In ogni caso, tre processati, tre liberati.
Più o meno negli stessi minuti in cui Maurizio Beretta, presidente della Lega di serie A, affidava alle agenzie di stampa la sua ricetta contro la violenza negli stadi: «Contro questo modo di fare occorre perseguire gli atteggiamenti individuali, prendere questi signori e metterli in galera con condanne esemplari».
Appunto.
Duemila tifosi serbi al Ferraris. Duemila pronti a seguire gli ordini del capo supertatuato Ivan Bogdanov. Poi le responsabilità, come spesso accade, sono state subito addossate a «poche decine». Gli arrestati, per i quali i poliziotti genovesi hanno lavorato con estrema attenzione tutta una notte, sono stati in tutto 17. I primi tre, gli unici finora processati, sono già fuori. Gli altri devono ancora incontrare un magistrato.
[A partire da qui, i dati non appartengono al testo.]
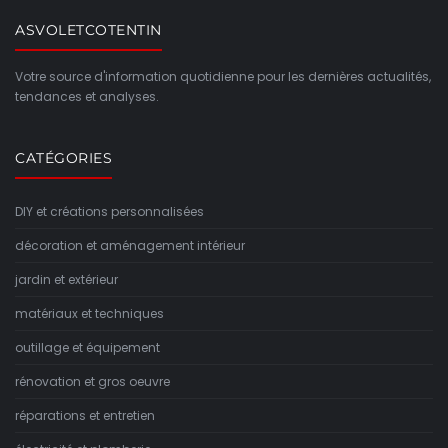
ASVOLETCOTENTIN
Votre source d'information quotidienne pour les dernières actualités,
tendances et analyses.
CATÉGORIES
DIY et créations personnalisées
décoration et aménagement intérieur
jardin et extérieur
matériaux et techniques
outillage et équipement
rénovation et gros oeuvre
réparations et entretien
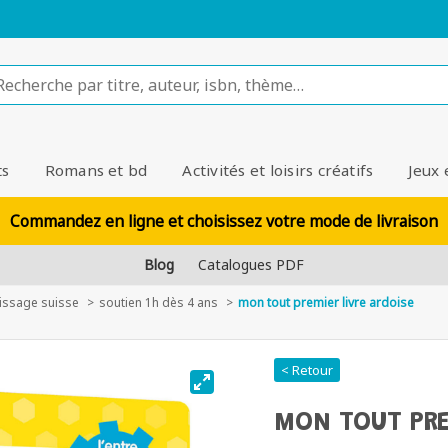
ts
Romans et bd
Activités et loisirs créatifs
Jeux 
Commandez en ligne et choisissez votre mode de livraison
Blog
Catalogues PDF
tissage suisse
soutien 1h dès 4 ans
mon tout premier livre ardoise
< Retour
MON TOUT PRE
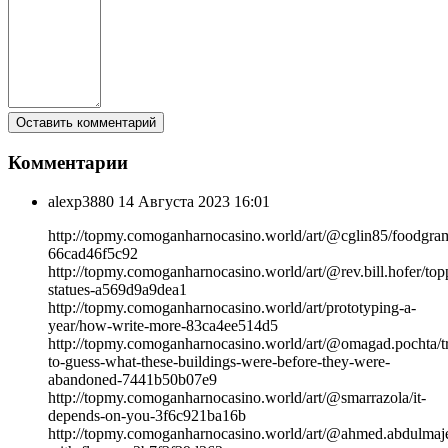
Комментарии
alexp3880
14 Августа 2023 16:01
http://topmy.comoganharnocasino.world/art/@cglin85/foodgra
66cad46f5c92
http://topmy.comoganharnocasino.world/art/@rev.bill.hofer/top
statues-a569d9a9dea1
http://topmy.comoganharnocasino.world/art/prototyping-a-
year/how-write-more-83ca4ee514d5
http://topmy.comoganharnocasino.world/art/@omagad.pochta/t
to-guess-what-these-buildings-were-before-they-were-
abandoned-7441b50b07e9
http://topmy.comoganharnocasino.world/art/@smarrazola/it-
depends-on-you-3f6c921ba16b
http://topmy.comoganharnocasino.world/art/@ahmed.abdulmaj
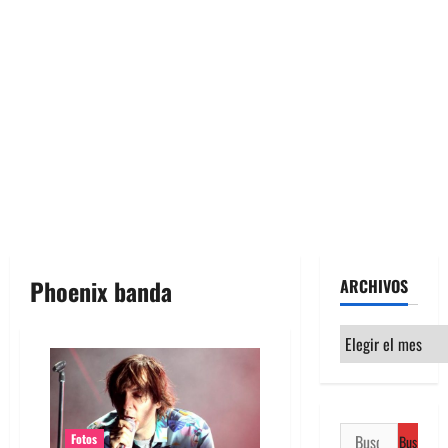
Phoenix banda
ARCHIVOS
Archivos
Buscar:
Fotos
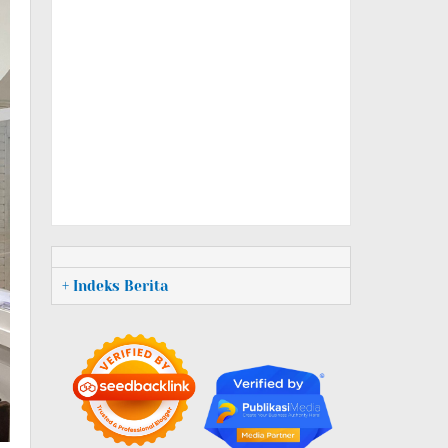
+ Indeks Berita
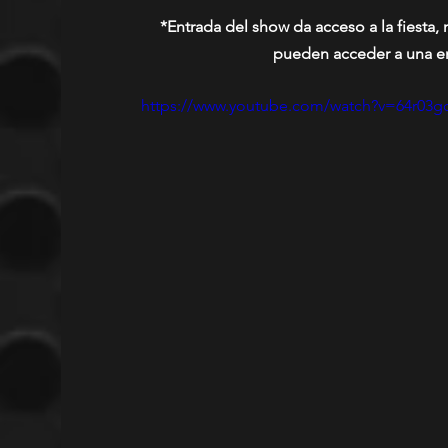
*Entrada del show da acceso a la fiesta, 
pueden acceder a una ent
https://www.youtube.com/watch?v=64r03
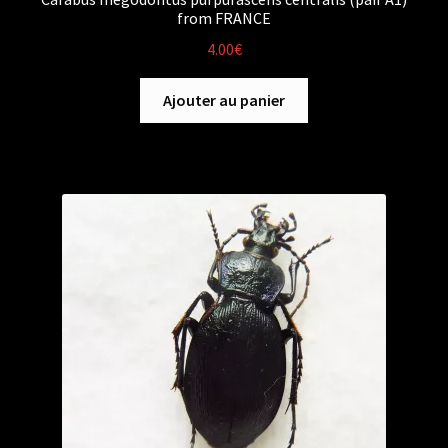
from FRANCE
4.00
€
Ajouter au panier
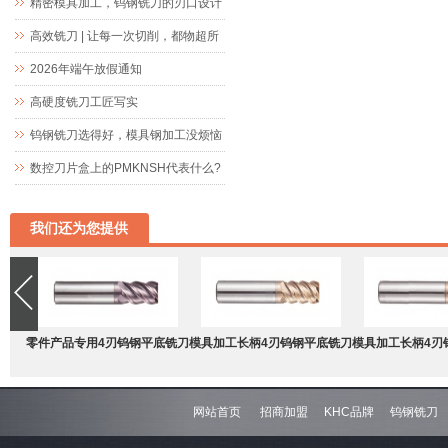
精密键槽加工而生
精密模具加工，钨钢铣刀的刃口设计
究竟藏着什么玄机
高效铣刀 | 让每一次切削，都物超所
值
2026年端午放假通知
高硬度铣刀工匠写实
钨钢铣刀选得好，模具钢加工没烦恼
数控刀片盒上的PMKNSH代表什么?
我们还为您提供
零件产品专用4刃钨钢平底铣刀
模具加工长柄4刃钨钢平底铣刀
模具加工长柄4刃
网站首页
招商加盟
KHC品牌
钨钢铣刀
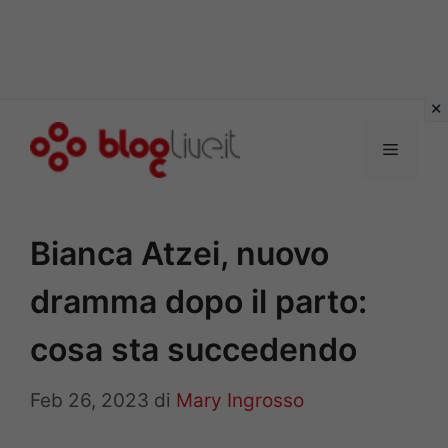
Vai
al
Menu
contenuto
Bianca Atzei, nuovo
dramma dopo il parto:
cosa sta succedendo
Feb 26, 2023
di
Mary Ingrosso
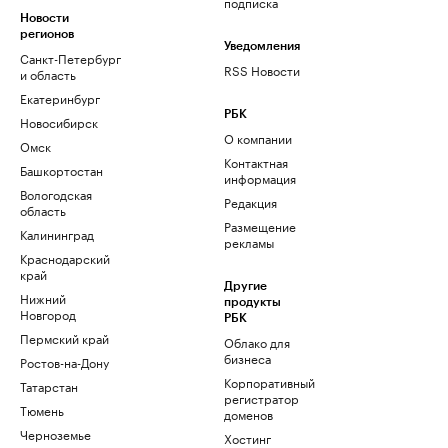
подписка
Новости
регионов
Уведомления
Санкт-Петербург
RSS Новости
и область
Екатеринбург
РБК
Новосибирск
О компании
Омск
Контактная
Башкортостан
информация
Вологодская
Редакция
область
Размещение
Калининград
рекламы
Краснодарский
край
Другие
Нижний
продукты
Новгород
РБК
Пермский край
Облако для
бизнеса
Ростов-на-Дону
Корпоративный
Татарстан
регистратор
Тюмень
доменов
Черноземье
Хостинг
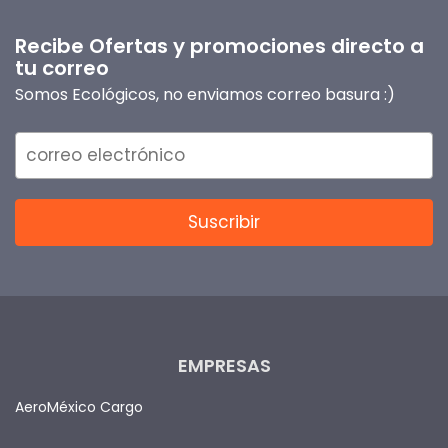
Recibe Ofertas y promociones directo a
tu correo
Somos Ecológicos, no enviamos correo basura :)
EMPRESAS
AeroMéxico Cargo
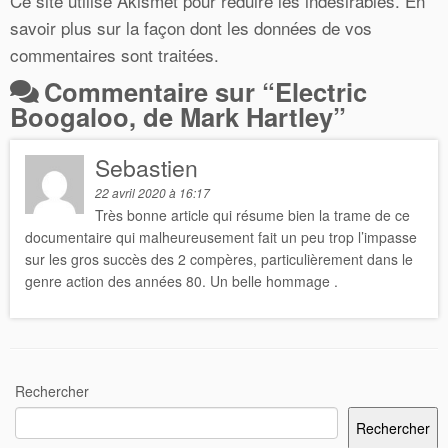
Ce site utilise Akismet pour réduire les indésirables.
En
savoir plus sur la façon dont les données de vos
commentaires sont traitées
.
Commentaire sur “
Electric
Boogaloo, de Mark Hartley
”
Sebastien
22 avril 2020 à 16:17
Très bonne article qui résume bien la trame de ce
documentaire qui malheureusement fait un peu trop l’impasse
sur les gros succès des 2 compères, particulièrement dans le
genre action des années 80. Un belle hommage .
Rechercher
Rechercher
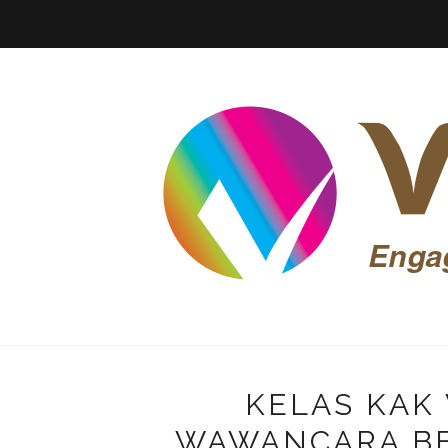
KELAS KAK 
WAWANCARA BE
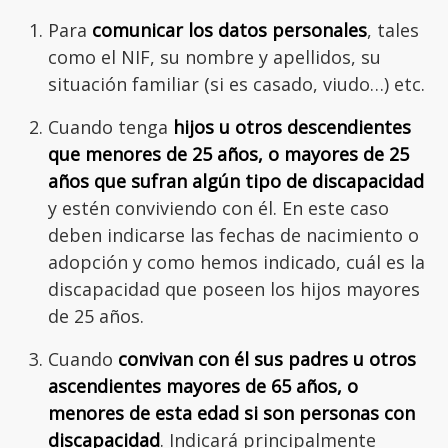
Para
comunicar los datos personales
, tales
como el NIF, su nombre y apellidos, su
situación familiar (si es casado, viudo…) etc.
Cuando tenga
hijos u otros descendientes
que menores de 25 años, o mayores de 25
años que sufran algún tipo de discapacidad
y estén conviviendo con él. En este caso
deben indicarse las fechas de nacimiento o
adopción y como hemos indicado, cuál es la
discapacidad que poseen los hijos mayores
de 25 años.
Cuando
convivan con él sus padres u otros
ascendientes mayores de 65 años, o
menores de esta edad si son personas con
discapacidad
. Indicará principalmente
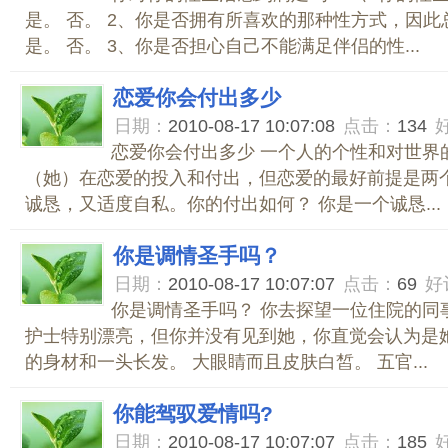
是。 否。 2、你是否拥有所喜欢的那种性方式，因
是。 否。 3、你是否担心自己不能满足伴侣的性...
恋爱你会付出多少
日期：
2010-08-17 10:07:08
点击：
134
恋爱你会付出多少 一个人的个性和对世界
（她）在恋爱的投入和付出，但恋爱的最好前提是两个
诚恳，又适度自私。你的付出如何？ 你是一个诚恳...
你是调情圣手吗？
日期：
2010-08-17 10:07:07
点击：
69
好
你是调情圣手吗？ 你去探望一位住院的同
护士特别漂亮，但你并没有见到她，你直觉会认为是她
的身材和一头长发。 大眼睛而且皮肤白皙。 五官...
你能驾驭爱情吗?
日期：
2010-08-17 10:07:07
点击：
185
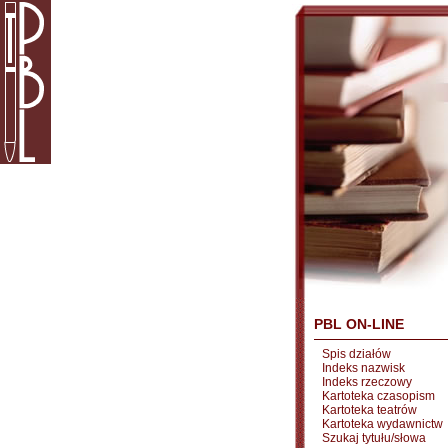
PBL ON-LINE
Spis działów
Indeks nazwisk
Indeks rzeczowy
Kartoteka czasopism
Kartoteka teatrów
Kartoteka wydawnictw
Szukaj tytułu/słowa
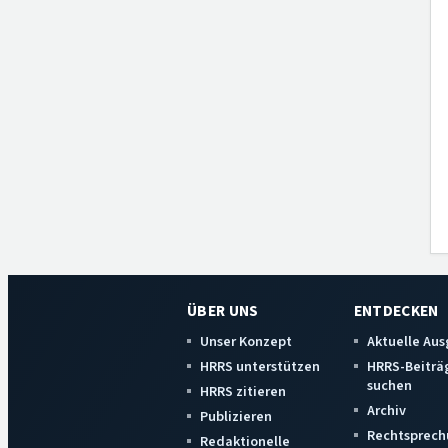
ÜBER UNS
ENTDECKEN
Unser Konzept
Aktuelle Au
HRRS unterstützen
HRRS-Beiträ
suchen
HRRS zitieren
Archiv
Publizieren
Rechtsprech
Redaktionelle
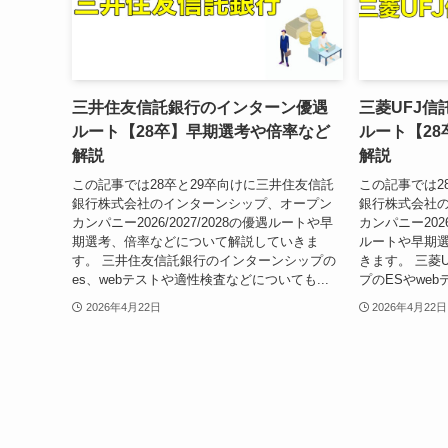
三井住友信託銀行のインターン優遇
三菱UFJ
ルート【28卒】早期選考や倍率など
ルート【2
解説
解説
この記事では28卒と29卒向けに三井住友信託
この記事では2
銀行株式会社のインターンシップ、オープン
銀行株式会社
カンパニー2026/2027/2028の優遇ルートや早
カンパニー2026
期選考、倍率などについて解説していきま
ルートや早期
す。 三井住友信託銀行のインターンシップの
きます。 三菱
es、webテストや適性検査などについても...
プのESやweb
2026年4月22日
2026年4月22日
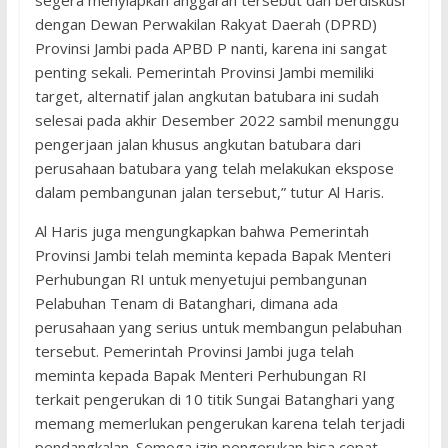
segera menyiapkan anggaran tersebut dan berdiskusi
dengan Dewan Perwakilan Rakyat Daerah (DPRD)
Provinsi Jambi pada APBD P nanti, karena ini sangat
penting sekali. Pemerintah Provinsi Jambi memiliki
target, alternatif jalan angkutan batubara ini sudah
selesai pada akhir Desember 2022 sambil menunggu
pengerjaan jalan khusus angkutan batubara dari
perusahaan batubara yang telah melakukan ekspose
dalam pembangunan jalan tersebut,” tutur Al Haris.
Al Haris juga mengungkapkan bahwa Pemerintah
Provinsi Jambi telah meminta kepada Bapak Menteri
Perhubungan RI untuk menyetujui pembangunan
Pelabuhan Tenam di Batanghari, dimana ada
perusahaan yang serius untuk membangun pelabuhan
tersebut. Pemerintah Provinsi Jambi juga telah
meminta kepada Bapak Menteri Perhubungan RI
terkait pengerukan di 10 titik Sungai Batanghari yang
memang memerlukan pengerukan karena telah terjadi
pendangkalan. Semoga izin pengerukan bisa cepat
La stragrande maggioranza, quelli non colpevoli perché avevano «solo» sostenuto il capo nella sua sfida alla polizia e perché avevano «solo» urlato con lui slogan e insulti, sono stati tutti accompagnati al confine per il viaggio di ritorno. «Nessun incidente», ha fatto sapere la polizia che li ha accompagnati fino alla barriera del Lisert, in provincia di Gorizia, limite ultimo prima di entrare in territorio sloveno. Problema risolto.
Adesso resta poco più di una dozzina di serbi nelle celle di Marassi. C’è Bogdanov, che dopo aver passato la notte in una guardina della questura, è stato accompagnato al Galliera per essere visitato. Si è fatto male a una mano. Robetta, 7 giorni di prognosi. Dopo lo show in mondovisione si era nascosto nel vano motore di un pullman nel quale è stato trovato dai poliziotti che lo hanno arrestato. E che ieri mattina non lo hanno perso di vista un momento mentre l’équipe del professor Paolo Cremonesi, responsabile del pronto soccorso del Galliera, lo visitava. Non ha detto di essere stato costretto dagli altri a guidare la rivolta, ma in carcere si è dimostrato educato e affabile. «Ieri ci sono stati problemi perché eravamo ubriachi», ha detto. Un bravo ragazzo, hooligan per caso, insomma.
Lo ripeterà probabilmente ai giudici. Che ieri hanno concesso attenuanti e sospensione della pena ai primi processati perché, stando al magistrato, sono giovani, incensurati e protagonisti di fatti lievi. Per Ivan invece, come per altri arrestati, potrebbe essere necessario attendere la convalida del fermo. Se non ci sarà la direttissima, un magistrato dovrà decidere se hanno fatto bene i poliziotti ad ammanettarlo. Ma anche in caso di «convalida», non necessariamente Ivan resterà dentro. Per lui le accuse poi non sono neppure trascendentali: porto d’armi e danneggiamento. Potrebbe essere confermato il suo arresto e disposta la sua scarcerazione.

E pazienza se a parole tutti vogliono la certezza della pena, vogliono che i responsabili paghino. Le grida scandalizzate, le interrogazioni parlamentari sono riservate contro il ministero dell’Interno o al massimo contro i poliziotti che li hanno arrestati.